Think about West Ham. They love signing expensive, big-name players to placate a fanbase that is constantly furious about the style of play. Tomori doing aggressive slide tackles at the London Stadium is basically a script waiting to be filmed.

Let us talk about Aston Villa for a second. Unai Emery is a tactical obsessive. He sets up traps, he demands rigorous adherence to his offside line, and he requires his defenders to be completely synchronized. Could you imagine Tomori in an Emery system? It would be a catastrophic comedy routine. Emery would bench him by the third week.

But a team like Tottenham? Ange Postecoglou plays a defensive line so high it is practically in the opponent's penalty area. He does not care about defending; he cares about out-scoring you four to three.
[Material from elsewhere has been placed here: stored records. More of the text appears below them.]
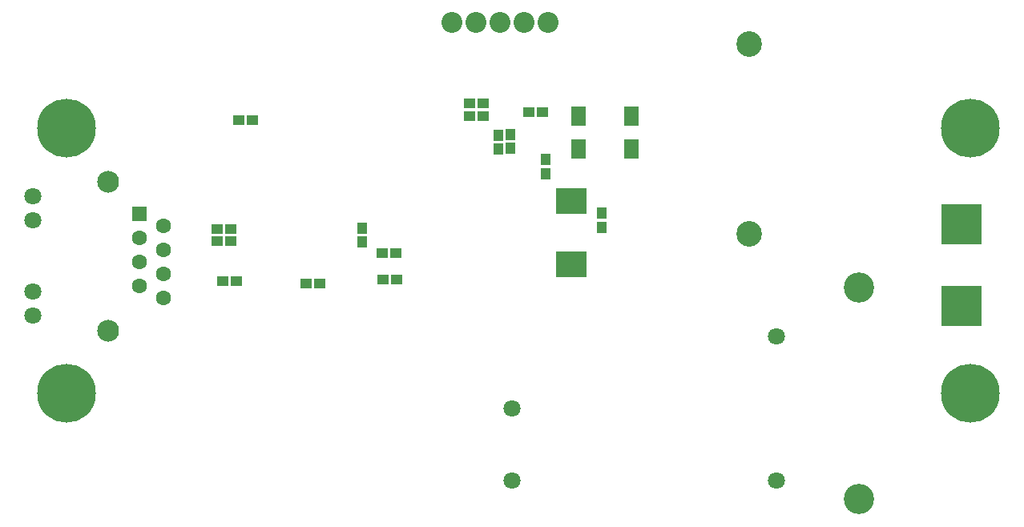
<source format=gbs>
G04*
G04 #@! TF.GenerationSoftware,Altium Limited,Altium Designer,21.0.8 (223)*
G04*
G04 Layer_Color=16711935*
%FSLAX44Y44*%
%MOMM*%
G71*
G04*
G04 #@! TF.SameCoordinates,2EEA6137-B325-4497-8457-BD4E04CF0BC7*
G04*
G04*
G04 #@! TF.FilePolarity,Negative*
G04*
G01*
G75*
%ADD30R,1.1032X1.1532*%
%ADD33R,1.1532X1.1032*%
%ADD35C,2.2032*%
%ADD36C,1.8032*%
%ADD37C,2.7032*%
%ADD38C,1.6032*%
%ADD39R,1.6032X1.6032*%
%ADD40C,2.3032*%
%ADD41R,4.2032X4.2032*%
%ADD42C,3.2032*%
%ADD43C,6.2032*%
%ADD63R,1.5032X2.1032*%
%ADD64R,3.2032X2.8032*%
D30*
X329000Y322500D02*
D03*
Y308000D02*
D03*
X316000Y307500D02*
D03*
Y322000D02*
D03*
X172000Y208750D02*
D03*
Y223250D02*
D03*
X425000Y239250D02*
D03*
Y224750D02*
D03*
X366000Y281500D02*
D03*
Y296000D02*
D03*
D33*
X18750Y210000D02*
D03*
X33250D02*
D03*
Y223000D02*
D03*
X18750D02*
D03*
X208250Y169000D02*
D03*
X193750D02*
D03*
X207797Y197000D02*
D03*
X193297D02*
D03*
X300250Y342000D02*
D03*
X285750D02*
D03*
X300250Y356000D02*
D03*
X285750D02*
D03*
X347750Y346000D02*
D03*
X362250D02*
D03*
X39250Y168000D02*
D03*
X24750D02*
D03*
X41750Y338000D02*
D03*
X56250D02*
D03*
X112750Y165000D02*
D03*
X127250D02*
D03*
D35*
X266600Y441000D02*
D03*
X292000D02*
D03*
X317400D02*
D03*
X342800D02*
D03*
X368200D02*
D03*
D36*
X610000Y-43000D02*
D03*
X609750Y109250D02*
D03*
X330000Y-43000D02*
D03*
Y33000D02*
D03*
X-175918Y257496D02*
D03*
Y232096D02*
D03*
Y131004D02*
D03*
Y156404D02*
D03*
D37*
X581000Y218000D02*
D03*
Y418000D02*
D03*
D38*
X-38021Y200600D02*
D03*
Y226000D02*
D03*
Y175200D02*
D03*
Y149800D02*
D03*
X-63421Y213300D02*
D03*
Y187900D02*
D03*
Y162500D02*
D03*
D39*
Y238700D02*
D03*
D40*
X-96416Y273000D02*
D03*
Y115500D02*
D03*
D41*
X805000Y228000D02*
D03*
Y141000D02*
D03*
D42*
X697000Y-63000D02*
D03*
Y161000D02*
D03*
D43*
X814458Y329472D02*
D03*
Y49472D02*
D03*
X-140542Y329472D02*
D03*
Y49472D02*
D03*
D63*
X400500Y307250D02*
D03*
X456750D02*
D03*
Y341750D02*
D03*
X400500Y341750D02*
D03*
D64*
X393000Y252000D02*
D03*
Y185000D02*
D03*
M02*

</source>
Tomori's recovery pace would actually look decent in a chaotic system like that. Spurs already have a fetish for signing erratic, high-pace defenders. It is a match made in heaven.

And we cannot ignore the Chelsea return narrative. Chelsea loves buying back players they sold for three times the price just to prove they have the financial muscle to correct their own stupid mistakes. Todd Boehly would probably see a YouTube compilation of Tomori's tackles and instantly offer Milan £60 million and an eight-year contract.

The Verdict

Keeping Tomori on the bench while Milan transitions to a three-man defense is terrible asset management. He earns too much money to be a rotational piece, and his value is still relatively high based on his reputation and passport.

Milan is not a charity. They are a club that desperately needs to rebuild their midfield and find a long-term solution at striker. You do not fund a rebuild by letting a valuable asset rot on the bench because you feel sentimental about a title win from three years ago.

Milan fans need to detach their emotions from this situation. It is hard, I get it. When a player embraces the culture, learns the language, and bleeds for the shirt, you want them to retire at the club.

But nostalgia is a poison that destroys football clubs. Just look at Juventus handing out lifetime contracts to aging veterans for half a decade. You have to be ruthless.

Selling Tomori is not an insult to what he achieved. It is an acknowledgment of reality. The team is evolving. The manager is changing the blueprint. If you are building a house that requires a precise, calm architect, you do not hire a guy whose only tool is a sledgehammer.

Football moves fast. The players who are heroes one season become tactical liabilities the next. It is not personal; it is just geometry and economics.

Tomori was a fantastic signing for a specific era of AC Milan. He gave them bite, he gave them pace, and he helped deliver a trophy that the fans will remember forever.

But that era is over. The tactical setup has shifted. If Milan is truly committing to this three-man backline, Tomori has no role. It is time to pack his bags, call up a desperate mid-table Premier League club, and cash that oversized check before they realize he cannot play in a low block.

Thank you for the memories, Fikayo. Enjoy the rain in Tyneside.